The Seattle P-I is being put up for sale, and if after 60 days it has not sold, it will either be turned into a Web-only publication with a greatly reduced staff or discontinued entirely.And that paper is... the Seattle Times, which is, of course, the one I dislike intensely. Hopefully, the P.I. will retain its awesome investigative staff and go fully functional online.

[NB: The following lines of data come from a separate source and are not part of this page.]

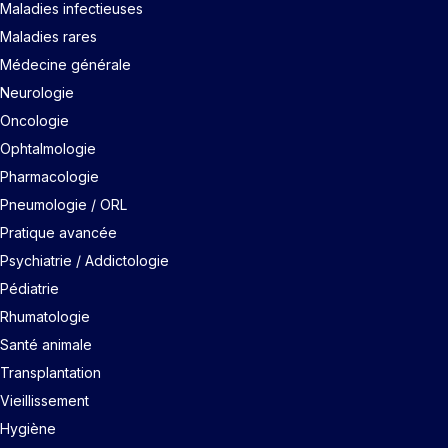
Maladies infectieuses
Maladies rares
Médecine générale
Neurologie
Oncologie
Ophtalmologie
Pharmacologie
Pneumologie / ORL
Pratique avancée
Psychiatrie / Addictologie
Pédiatrie
Rhumatologie
Santé animale
Transplantation
Vieillissement
Hygiène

If not, I hope the best of the P.I.'s intrepid reporters end up over at the Stranger, thus expanding its awesomeness exponentially.
"One thing is clear: at the end of the sale process, we do not see ourselves publishing in print," said Steven Swartz, president of the Hearst Corp.'s newspaper division.
Hearst isn't likely to find a buyer for the paper, said one expert.
"The odds of finding someone to buy a newspaper in this time are very, very low," said Stephen Lacy, a professor of communications and journalism at Michigan State University in East Lansing, Mich.
He said the current deep recession, coupled with the technological transition to the Internet, "prevent a comparison to any other time in history in terms of how hard life is for newspapers."
In addition, he said, there is only room for one newspaper in Seattle -- probably the one with the bigger circulation, because that's the one advertisers can use more effectively.
Well, it does say it's "Seattle's Only Newspaper." Compared to the Times, and in the absence of the P.I., that wouldn't be such a bad thing.
The same thing will happen to the Chicago Tribune, that is clear. The only consolation is that they had the chance to endorse Barack Obama, their first Democrat ever, before it happened.
Of the two papers in Seattle, the P-I is the better one. That's what's sad about this. Given the 60-day sale period, Hearst seems determined to crumple the P-I up and throw it away.